Segment Start: Input data

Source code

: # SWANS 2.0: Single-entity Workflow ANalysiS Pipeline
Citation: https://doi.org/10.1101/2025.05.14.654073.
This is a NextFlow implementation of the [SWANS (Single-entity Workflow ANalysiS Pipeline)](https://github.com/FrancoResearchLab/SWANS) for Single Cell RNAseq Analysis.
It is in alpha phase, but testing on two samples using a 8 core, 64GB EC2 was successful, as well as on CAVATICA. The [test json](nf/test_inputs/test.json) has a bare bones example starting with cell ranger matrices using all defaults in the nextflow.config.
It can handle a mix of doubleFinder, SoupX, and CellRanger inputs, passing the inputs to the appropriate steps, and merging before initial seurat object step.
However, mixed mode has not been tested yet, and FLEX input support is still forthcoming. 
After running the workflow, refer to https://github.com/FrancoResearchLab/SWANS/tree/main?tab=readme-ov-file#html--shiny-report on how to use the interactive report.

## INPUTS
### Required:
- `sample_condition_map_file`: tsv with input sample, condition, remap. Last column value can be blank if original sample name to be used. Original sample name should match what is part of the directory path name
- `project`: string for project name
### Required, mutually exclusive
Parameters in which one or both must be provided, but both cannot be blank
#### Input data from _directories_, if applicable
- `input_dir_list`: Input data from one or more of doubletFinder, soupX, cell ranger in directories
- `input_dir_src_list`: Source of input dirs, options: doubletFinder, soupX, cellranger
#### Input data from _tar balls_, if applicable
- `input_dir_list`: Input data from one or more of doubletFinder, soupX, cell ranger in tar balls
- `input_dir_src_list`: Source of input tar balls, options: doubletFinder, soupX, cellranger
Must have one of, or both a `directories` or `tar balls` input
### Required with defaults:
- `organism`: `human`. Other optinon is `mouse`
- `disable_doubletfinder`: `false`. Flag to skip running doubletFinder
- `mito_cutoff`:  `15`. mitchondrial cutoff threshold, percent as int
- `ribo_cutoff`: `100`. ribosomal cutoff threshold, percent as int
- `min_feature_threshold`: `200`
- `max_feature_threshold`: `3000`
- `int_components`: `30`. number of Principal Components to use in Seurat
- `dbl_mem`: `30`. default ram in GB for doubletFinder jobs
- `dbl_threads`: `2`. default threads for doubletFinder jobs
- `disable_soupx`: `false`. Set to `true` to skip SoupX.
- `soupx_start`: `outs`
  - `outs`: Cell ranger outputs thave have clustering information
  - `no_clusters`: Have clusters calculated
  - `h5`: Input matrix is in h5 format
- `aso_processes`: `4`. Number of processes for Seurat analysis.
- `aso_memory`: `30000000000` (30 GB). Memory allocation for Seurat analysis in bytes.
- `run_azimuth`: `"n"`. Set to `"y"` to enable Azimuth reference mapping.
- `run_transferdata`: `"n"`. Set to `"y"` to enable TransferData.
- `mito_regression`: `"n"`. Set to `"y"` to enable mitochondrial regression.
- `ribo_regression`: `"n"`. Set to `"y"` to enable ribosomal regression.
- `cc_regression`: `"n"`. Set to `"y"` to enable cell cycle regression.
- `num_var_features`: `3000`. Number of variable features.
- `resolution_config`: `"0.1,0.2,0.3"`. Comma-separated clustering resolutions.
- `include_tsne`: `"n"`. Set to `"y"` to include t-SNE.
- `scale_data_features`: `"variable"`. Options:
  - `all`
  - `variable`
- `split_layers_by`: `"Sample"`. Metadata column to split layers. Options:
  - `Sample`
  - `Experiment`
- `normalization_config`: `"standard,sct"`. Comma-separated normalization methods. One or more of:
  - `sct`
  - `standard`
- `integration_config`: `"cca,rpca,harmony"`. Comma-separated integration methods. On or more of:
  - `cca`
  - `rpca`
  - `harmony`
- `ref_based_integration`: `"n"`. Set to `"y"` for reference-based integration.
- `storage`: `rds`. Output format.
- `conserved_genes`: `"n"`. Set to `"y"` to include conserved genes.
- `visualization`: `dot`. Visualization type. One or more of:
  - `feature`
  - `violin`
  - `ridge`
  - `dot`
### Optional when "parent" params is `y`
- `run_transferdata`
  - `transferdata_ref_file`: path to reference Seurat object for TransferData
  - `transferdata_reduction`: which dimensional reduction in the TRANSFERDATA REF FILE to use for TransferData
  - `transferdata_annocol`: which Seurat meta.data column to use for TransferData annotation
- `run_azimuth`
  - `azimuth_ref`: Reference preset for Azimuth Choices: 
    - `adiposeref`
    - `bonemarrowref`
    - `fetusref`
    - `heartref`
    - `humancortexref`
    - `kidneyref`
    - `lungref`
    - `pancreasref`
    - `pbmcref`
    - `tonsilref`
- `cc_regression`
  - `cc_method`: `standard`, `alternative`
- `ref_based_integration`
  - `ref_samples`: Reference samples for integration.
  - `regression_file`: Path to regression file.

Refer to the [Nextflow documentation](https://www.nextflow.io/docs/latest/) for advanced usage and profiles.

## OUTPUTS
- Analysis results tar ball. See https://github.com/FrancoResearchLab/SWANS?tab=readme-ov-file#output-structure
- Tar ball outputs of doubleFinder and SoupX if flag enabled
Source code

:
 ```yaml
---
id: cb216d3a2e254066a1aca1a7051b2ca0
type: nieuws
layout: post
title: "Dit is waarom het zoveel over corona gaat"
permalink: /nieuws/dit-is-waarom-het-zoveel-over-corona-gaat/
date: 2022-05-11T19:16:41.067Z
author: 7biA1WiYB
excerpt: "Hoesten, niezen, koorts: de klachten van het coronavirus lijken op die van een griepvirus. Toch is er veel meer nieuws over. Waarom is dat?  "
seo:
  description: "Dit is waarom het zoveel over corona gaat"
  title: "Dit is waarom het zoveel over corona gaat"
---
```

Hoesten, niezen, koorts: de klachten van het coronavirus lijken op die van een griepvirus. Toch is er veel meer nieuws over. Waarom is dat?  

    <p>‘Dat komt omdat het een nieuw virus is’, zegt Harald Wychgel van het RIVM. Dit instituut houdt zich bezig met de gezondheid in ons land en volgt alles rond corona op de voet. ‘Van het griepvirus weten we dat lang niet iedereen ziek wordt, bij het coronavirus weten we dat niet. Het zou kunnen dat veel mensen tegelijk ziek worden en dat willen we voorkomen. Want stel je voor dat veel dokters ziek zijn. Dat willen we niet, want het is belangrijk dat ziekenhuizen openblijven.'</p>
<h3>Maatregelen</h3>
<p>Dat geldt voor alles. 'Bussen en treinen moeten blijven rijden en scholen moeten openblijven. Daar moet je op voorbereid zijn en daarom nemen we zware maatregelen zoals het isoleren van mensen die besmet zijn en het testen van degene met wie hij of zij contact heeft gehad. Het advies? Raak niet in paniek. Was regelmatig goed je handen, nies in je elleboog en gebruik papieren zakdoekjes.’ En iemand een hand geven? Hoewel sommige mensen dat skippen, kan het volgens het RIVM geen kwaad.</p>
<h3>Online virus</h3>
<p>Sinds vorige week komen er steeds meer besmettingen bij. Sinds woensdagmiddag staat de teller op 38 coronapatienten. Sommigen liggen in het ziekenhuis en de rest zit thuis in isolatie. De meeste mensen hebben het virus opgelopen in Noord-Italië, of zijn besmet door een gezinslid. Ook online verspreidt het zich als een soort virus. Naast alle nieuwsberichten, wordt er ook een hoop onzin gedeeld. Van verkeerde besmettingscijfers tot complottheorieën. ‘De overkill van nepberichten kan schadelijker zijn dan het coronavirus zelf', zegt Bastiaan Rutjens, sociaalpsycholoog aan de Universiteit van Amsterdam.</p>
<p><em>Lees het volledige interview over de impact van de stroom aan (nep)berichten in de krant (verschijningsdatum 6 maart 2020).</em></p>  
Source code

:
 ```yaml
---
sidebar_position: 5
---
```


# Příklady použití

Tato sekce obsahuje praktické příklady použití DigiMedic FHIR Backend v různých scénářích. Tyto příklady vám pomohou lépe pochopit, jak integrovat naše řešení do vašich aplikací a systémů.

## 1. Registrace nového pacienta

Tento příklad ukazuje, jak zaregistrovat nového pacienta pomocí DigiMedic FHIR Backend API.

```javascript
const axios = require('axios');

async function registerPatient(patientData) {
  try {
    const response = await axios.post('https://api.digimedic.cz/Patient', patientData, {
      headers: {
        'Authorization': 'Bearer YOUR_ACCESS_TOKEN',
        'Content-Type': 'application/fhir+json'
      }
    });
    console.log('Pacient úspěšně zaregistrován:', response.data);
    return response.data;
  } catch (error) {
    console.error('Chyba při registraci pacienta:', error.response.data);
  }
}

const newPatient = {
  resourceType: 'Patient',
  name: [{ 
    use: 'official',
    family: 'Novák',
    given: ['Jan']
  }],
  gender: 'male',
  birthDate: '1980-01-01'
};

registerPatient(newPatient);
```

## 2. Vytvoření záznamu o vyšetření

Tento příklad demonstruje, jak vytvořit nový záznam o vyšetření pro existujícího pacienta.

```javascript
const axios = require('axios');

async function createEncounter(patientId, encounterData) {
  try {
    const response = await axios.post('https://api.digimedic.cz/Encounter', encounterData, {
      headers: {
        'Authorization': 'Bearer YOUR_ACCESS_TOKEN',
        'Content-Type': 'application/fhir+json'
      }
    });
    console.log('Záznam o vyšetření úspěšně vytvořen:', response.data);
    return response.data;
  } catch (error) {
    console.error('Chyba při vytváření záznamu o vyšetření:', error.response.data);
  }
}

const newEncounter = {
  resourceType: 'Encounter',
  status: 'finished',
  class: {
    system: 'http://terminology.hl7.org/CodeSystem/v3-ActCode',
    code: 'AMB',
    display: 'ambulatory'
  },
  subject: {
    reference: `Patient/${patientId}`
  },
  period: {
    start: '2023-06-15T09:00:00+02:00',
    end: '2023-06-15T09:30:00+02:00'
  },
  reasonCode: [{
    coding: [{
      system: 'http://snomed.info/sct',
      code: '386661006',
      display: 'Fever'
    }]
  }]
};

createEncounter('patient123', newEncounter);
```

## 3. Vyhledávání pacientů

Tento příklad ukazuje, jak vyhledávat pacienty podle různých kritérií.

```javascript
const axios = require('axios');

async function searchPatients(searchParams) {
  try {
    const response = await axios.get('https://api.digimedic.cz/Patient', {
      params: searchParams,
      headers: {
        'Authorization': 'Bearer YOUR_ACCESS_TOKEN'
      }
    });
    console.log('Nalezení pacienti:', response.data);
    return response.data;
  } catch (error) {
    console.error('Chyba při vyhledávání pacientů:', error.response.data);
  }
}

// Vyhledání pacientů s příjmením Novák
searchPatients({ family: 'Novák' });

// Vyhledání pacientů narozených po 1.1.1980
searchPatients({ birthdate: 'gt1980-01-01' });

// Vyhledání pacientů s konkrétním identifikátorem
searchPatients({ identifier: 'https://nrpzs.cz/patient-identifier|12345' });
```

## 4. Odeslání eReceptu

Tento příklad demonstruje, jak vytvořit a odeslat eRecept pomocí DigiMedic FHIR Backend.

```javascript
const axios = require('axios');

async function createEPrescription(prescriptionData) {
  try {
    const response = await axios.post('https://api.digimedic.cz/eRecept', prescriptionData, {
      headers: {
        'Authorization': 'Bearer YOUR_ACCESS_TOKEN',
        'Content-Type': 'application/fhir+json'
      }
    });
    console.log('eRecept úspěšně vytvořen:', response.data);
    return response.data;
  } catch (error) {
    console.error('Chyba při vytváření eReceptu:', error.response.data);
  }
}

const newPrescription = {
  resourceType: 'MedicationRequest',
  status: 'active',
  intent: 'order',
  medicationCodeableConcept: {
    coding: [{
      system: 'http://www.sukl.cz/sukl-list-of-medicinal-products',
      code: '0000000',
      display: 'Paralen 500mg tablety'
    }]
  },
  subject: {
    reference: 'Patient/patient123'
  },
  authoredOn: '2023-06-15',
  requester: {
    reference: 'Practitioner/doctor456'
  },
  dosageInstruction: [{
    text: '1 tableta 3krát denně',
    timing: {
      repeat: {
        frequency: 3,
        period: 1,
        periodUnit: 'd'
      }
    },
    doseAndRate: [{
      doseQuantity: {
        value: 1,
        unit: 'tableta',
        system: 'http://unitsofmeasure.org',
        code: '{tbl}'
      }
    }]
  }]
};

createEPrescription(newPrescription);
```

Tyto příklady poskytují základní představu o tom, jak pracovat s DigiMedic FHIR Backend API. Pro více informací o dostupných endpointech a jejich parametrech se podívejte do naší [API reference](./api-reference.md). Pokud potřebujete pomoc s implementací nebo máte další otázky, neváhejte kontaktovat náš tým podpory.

Segment End: Input data

Directions for this task: Wherever the word "from" turns up in the records, copy out the line it is on.

Response:
#### Input data from _directories_, if applicable
- `input_dir_list`: Input data from one or more of doubletFinder, soupX, cell ranger in directories
#### Input data from _tar balls_, if applicable
- `input_dir_list`: Input data from one or more of doubletFinder, soupX, cell ranger in tar balls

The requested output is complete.